═══ Material to process ═══

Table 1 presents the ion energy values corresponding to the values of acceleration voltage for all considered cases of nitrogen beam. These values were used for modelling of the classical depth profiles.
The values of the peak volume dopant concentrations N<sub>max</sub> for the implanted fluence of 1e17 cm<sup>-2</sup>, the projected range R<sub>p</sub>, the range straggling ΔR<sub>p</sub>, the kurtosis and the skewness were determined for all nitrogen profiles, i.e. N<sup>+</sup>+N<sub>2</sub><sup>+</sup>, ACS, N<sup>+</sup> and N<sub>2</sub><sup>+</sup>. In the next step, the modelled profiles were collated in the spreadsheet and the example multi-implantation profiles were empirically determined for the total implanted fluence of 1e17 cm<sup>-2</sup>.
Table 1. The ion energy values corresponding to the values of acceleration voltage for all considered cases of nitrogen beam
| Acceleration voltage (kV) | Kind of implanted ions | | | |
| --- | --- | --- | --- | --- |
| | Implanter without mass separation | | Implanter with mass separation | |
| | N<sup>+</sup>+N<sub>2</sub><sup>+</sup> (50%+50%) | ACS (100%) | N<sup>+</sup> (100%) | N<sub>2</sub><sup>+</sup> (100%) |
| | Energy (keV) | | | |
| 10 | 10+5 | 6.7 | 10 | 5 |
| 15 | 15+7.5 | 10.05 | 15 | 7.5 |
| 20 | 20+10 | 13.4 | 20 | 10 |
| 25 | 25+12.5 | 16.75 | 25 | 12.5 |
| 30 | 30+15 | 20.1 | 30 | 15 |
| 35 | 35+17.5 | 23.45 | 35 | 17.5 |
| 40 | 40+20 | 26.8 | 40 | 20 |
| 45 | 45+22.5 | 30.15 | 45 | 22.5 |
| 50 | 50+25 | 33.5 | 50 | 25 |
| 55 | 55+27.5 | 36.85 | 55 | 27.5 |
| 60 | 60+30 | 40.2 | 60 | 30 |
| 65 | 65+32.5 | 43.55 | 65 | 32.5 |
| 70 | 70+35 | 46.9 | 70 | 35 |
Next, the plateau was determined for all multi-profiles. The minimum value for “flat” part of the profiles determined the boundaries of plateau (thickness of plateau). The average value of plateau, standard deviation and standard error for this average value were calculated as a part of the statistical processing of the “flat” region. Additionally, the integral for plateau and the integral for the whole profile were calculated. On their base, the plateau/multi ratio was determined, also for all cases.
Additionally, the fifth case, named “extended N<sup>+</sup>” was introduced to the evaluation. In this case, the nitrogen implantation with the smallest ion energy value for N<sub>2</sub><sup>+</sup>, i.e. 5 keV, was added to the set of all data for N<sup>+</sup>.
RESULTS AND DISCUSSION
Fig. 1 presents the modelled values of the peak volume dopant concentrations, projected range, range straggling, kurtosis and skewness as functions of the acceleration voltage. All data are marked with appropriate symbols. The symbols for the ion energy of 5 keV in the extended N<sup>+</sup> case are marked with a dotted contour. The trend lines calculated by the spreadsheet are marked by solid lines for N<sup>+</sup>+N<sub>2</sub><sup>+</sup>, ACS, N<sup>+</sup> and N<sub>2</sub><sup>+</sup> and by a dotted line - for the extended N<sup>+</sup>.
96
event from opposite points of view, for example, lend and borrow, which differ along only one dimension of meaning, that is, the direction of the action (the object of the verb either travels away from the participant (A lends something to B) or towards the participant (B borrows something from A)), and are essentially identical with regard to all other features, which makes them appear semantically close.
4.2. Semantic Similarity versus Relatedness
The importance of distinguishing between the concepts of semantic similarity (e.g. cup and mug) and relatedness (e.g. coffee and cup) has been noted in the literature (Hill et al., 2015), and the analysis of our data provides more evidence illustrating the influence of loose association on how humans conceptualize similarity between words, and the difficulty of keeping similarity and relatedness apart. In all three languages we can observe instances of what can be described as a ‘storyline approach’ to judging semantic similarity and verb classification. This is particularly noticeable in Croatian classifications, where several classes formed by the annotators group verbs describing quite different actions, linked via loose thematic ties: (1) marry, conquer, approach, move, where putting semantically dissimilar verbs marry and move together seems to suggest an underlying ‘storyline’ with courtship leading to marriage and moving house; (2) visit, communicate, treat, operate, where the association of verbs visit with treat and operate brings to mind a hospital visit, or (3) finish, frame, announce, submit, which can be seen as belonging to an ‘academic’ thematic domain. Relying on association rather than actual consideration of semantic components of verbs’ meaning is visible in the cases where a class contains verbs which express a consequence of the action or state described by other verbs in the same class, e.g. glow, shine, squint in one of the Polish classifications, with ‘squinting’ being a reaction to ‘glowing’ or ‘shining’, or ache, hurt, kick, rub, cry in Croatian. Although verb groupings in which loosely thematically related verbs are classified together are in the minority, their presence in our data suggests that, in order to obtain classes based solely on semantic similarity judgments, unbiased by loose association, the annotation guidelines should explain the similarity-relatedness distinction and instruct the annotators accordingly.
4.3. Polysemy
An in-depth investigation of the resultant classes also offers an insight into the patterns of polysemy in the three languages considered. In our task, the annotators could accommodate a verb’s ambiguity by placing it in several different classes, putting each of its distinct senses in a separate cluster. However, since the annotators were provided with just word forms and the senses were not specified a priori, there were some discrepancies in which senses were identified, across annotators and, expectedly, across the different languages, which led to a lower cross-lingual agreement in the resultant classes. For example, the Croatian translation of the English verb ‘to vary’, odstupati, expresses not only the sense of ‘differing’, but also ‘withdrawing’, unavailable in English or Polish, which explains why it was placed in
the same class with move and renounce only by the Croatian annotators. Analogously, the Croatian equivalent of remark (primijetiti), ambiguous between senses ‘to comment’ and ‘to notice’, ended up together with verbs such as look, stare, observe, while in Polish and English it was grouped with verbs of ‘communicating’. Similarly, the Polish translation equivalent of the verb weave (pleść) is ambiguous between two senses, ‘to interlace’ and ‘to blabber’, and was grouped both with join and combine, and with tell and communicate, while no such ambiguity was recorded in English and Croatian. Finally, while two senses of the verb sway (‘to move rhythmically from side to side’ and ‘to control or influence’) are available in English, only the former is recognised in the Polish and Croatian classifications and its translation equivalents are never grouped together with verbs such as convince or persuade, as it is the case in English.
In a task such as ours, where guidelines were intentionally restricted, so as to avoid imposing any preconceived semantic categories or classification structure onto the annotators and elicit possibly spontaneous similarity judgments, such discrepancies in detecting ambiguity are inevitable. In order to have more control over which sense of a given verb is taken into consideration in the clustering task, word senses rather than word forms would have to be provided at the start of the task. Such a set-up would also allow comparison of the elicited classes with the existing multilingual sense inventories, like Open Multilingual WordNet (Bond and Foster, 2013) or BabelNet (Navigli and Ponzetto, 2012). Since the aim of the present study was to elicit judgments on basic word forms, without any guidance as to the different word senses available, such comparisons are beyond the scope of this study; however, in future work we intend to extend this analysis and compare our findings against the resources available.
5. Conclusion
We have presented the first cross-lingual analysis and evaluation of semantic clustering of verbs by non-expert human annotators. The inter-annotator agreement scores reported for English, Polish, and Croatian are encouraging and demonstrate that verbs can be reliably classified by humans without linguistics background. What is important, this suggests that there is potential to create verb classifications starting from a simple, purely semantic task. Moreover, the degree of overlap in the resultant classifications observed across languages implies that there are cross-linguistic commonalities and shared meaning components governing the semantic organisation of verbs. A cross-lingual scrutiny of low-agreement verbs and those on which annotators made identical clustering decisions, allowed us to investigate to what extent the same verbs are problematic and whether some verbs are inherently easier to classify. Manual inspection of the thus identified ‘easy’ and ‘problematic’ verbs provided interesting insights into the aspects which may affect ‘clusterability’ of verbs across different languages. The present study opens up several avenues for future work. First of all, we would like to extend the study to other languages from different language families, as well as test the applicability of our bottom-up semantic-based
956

═══

> _What the exercise asks_:
Exact repetition of every entry in the data is required.

> _Your response_:
Table 1 presents the ion energy values corresponding to the values of acceleration voltage for all considered cases of nitrogen beam. These values were used for modelling of the classical depth profiles.
The values of the peak volume dopant concentrations N<sub>max</sub> for the implanted fluence of 1e17 cm<sup>-2</sup>, the projected range R<sub>p</sub>, the range straggling ΔR<sub>p</sub>, the kurtosis and the skewness were determined for all nitrogen profiles, i.e. N<sup>+</sup>+N<sub>2</sub><sup>+</sup>, ACS, N<sup>+</sup> and N<sub>2</sub><sup>+</sup>. In the next step, the modelled profiles were collated in the spreadsheet and the example multi-implantation profiles were empirically determined for the total implanted fluence of 1e17 cm<sup>-2</sup>.
Table 1. The ion energy values corresponding to the values of acceleration voltage for all considered cases of nitrogen beam
| Acceleration voltage (kV) | Kind of implanted ions | | | |
| --- | --- | --- | --- | --- |
| | Implanter without mass separation | | Implanter with mass separation | |
| | N<sup>+</sup>+N<sub>2</sub><sup>+</sup> (50%+50%) | ACS (100%) | N<sup>+</sup> (100%) | N<sub>2</sub><sup>+</sup> (100%) |
| | Energy (keV) | | | |
| 10 | 10+5 | 6.7 | 10 | 5 |
| 15 | 15+7.5 | 10.05 | 15 | 7.5 |
| 20 | 20+10 | 13.4 | 20 | 10 |
| 25 | 25+12.5 | 16.75 | 25 | 12.5 |
| 30 | 30+15 | 20.1 | 30 | 15 |
| 35 | 35+17.5 | 23.45 | 35 | 17.5 |
| 40 | 40+20 | 26.8 | 40 | 20 |
| 45 | 45+22.5 | 30.15 | 45 | 22.5 |
| 50 | 50+25 | 33.5 | 50 | 25 |
| 55 | 55+27.5 | 36.85 | 55 | 27.5 |
| 60 | 60+30 | 40.2 | 60 | 30 |
| 65 | 65+32.5 | 43.55 | 65 | 32.5 |
| 70 | 70+35 | 46.9 | 70 | 35 |
Next, the plateau was determined for all multi-profiles. The minimum value for “flat” part of the profiles determined the boundaries of plateau (thickness of plateau). The average value of plateau, standard deviation and standard error for this average value were calculated as a part of the statistical processing of the “flat” region. Additionally, the integral for plateau and the integral for the whole profile were calculated. On their base, the plateau/multi ratio was determined, also for all cases.
Additionally, the fifth case, named “extended N<sup>+</sup>” was introduced to the evaluation. In this case, the nitrogen implantation with the smallest ion energy value for N<sub>2</sub><sup>+</sup>, i.e. 5 keV, was added to the set of all data for N<sup>+</sup>.
RESULTS AND DISCUSSION
Fig. 1 presents the modelled values of the peak volume dopant concentrations, projected range, range straggling, kurtosis and skewness as functions of the acceleration voltage. All data are marked with appropriate symbols. The symbols for the ion energy of 5 keV in the extended N<sup>+</sup> case are marked with a dotted contour. The trend lines calculated by the spreadsheet are marked by solid lines for N<sup>+</sup>+N<sub>2</sub><sup>+</sup>, ACS, N<sup>+</sup> and N<sub>2</sub><sup>+</sup> and by a dotted line - for the extended N<sup>+</sup>.
96
event from opposite points of view, for example, lend and borrow, which differ along only one dimension of meaning, that is, the direction of the action (the object of the verb either travels away from the participant (A lends something to B) or towards the participant (B borrows something from A)), and are essentially identical with regard to all other features, which makes them appear semantically close.
4.2. Semantic Similarity versus Relatedness
The importance of distinguishing between the concepts of semantic similarity (e.g. cup and mug) and relatedness (e.g. coffee and cup) has been noted in the literature (Hill et al., 2015), and the analysis of our data provides more evidence illustrating the influence of loose association on how humans conceptualize similarity between words, and the difficulty of keeping similarity and relatedness apart. In all three languages we can observe instances of what can be described as a ‘storyline approach’ to judging semantic similarity and verb classification. This is particularly noticeable in Croatian classifications, where several classes formed by the annotators group verbs describing quite different actions, linked via loose thematic ties: (1) marry, conquer, approach, move, where putting semantically dissimilar verbs marry and move together seems to suggest an underlying ‘storyline’ with courtship leading to marriage and moving house; (2) visit, communicate, treat, operate, where the association of verbs visit with treat and operate brings to mind a hospital visit, or (3) finish, frame, announce, submit, which can be seen as belonging to an ‘academic’ thematic domain. Relying on association rather than actual consideration of semantic components of verbs’ meaning is visible in the cases where a class contains verbs which express a consequence of the action or state described by other verbs in the same class, e.g. glow, shine, squint in one of the Polish classifications, with ‘squinting’ being a reaction to ‘glowing’ or ‘shining’, or ache, hurt, kick, rub, cry in Croatian. Although verb groupings in which loosely thematically related verbs are classified together are in the minority, their presence in our data suggests that, in order to obtain classes based solely on semantic similarity judgments, unbiased by loose association, the annotation guidelines should explain the similarity-relatedness distinction and instruct the annotators accordingly.
4.3. Polysemy
An in-depth investigation of the resultant classes also offers an insight into the patterns of polysemy in the three languages considered. In our task, the annotators could accommodate a verb’s ambiguity by placing it in several different classes, putting each of its distinct senses in a separate cluster. However, since the annotators were provided with just word forms and the senses were not specified a priori, there were some discrepancies in which senses were identified, across annotators and, expectedly, across the different languages, which led to a lower cross-lingual agreement in the resultant classes. For example, the Croatian translation of the English verb ‘to vary’, odstupati, expresses not only the sense of ‘differing’, but also ‘withdrawing’, unavailable in English or Polish, which explains why it was placed in
the same class with move and renounce only by the Croatian annotators. Analogously, the Croatian equivalent of remark (primijetiti), ambiguous between senses ‘to comment’ and ‘to notice’, ended up together with verbs such as look, stare, observe, while in Polish and English it was grouped with verbs of ‘communicating’. Similarly, the Polish translation equivalent of the verb weave (pleść) is ambiguous between two senses, ‘to interlace’ and ‘to blabber’, and was grouped both with join and combine, and with tell and communicate, while no such ambiguity was recorded in English and Croatian. Finally, while two senses of the verb sway (‘to move rhythmically from side to side’ and ‘to control or influence’) are available in English, only the former is recognised in the Polish and Croatian classifications and its translation equivalents are never grouped together with verbs such as convince or persuade, as it is the case in English.
In a task such as ours, where guidelines were intentionally restricted, so as to avoid imposing any preconceived semantic categories or classification structure onto the annotators and elicit possibly spontaneous similarity judgments, such discrepancies in detecting ambiguity are inevitable. In order to have more control over which sense of a given verb is taken into consideration in the clustering task, word senses rather than word forms would have to be provided at the start of the task. Such a set-up would also allow comparison of the elicited classes with the existing multilingual sense inventories, like Open Multilingual WordNet (Bond and Foster, 2013) or BabelNet (Navigli and Ponzetto, 2012). Since the aim of the present study was to elicit judgments on basic word forms, without any guidance as to the different word senses available, such comparisons are beyond the scope of this study; however, in future work we intend to extend this analysis and compare our findings against the resources available.
5. Conclusion
We have presented the first cross-lingual analysis and evaluation of semantic clustering of verbs by non-expert human annotators. The inter-annotator agreement scores reported for English, Polish, and Croatian are encouraging and demonstrate that verbs can be reliably classified by humans without linguistics background. What is important, this suggests that there is potential to create verb classifications starting from a simple, purely semantic task. Moreover, the degree of overlap in the resultant classifications observed across languages implies that there are cross-linguistic commonalities and shared meaning components governing the semantic organisation of verbs. A cross-lingual scrutiny of low-agreement verbs and those on which annotators made identical clustering decisions, allowed us to investigate to what extent the same verbs are problematic and whether some verbs are inherently easier to classify. Manual inspection of the thus identified ‘easy’ and ‘problematic’ verbs provided interesting insights into the aspects which may affect ‘clusterability’ of verbs across different languages. The present study opens up several avenues for future work. First of all, we would like to extend the study to other languages from different language families, as well as test the applicability of our bottom-up semantic-based
956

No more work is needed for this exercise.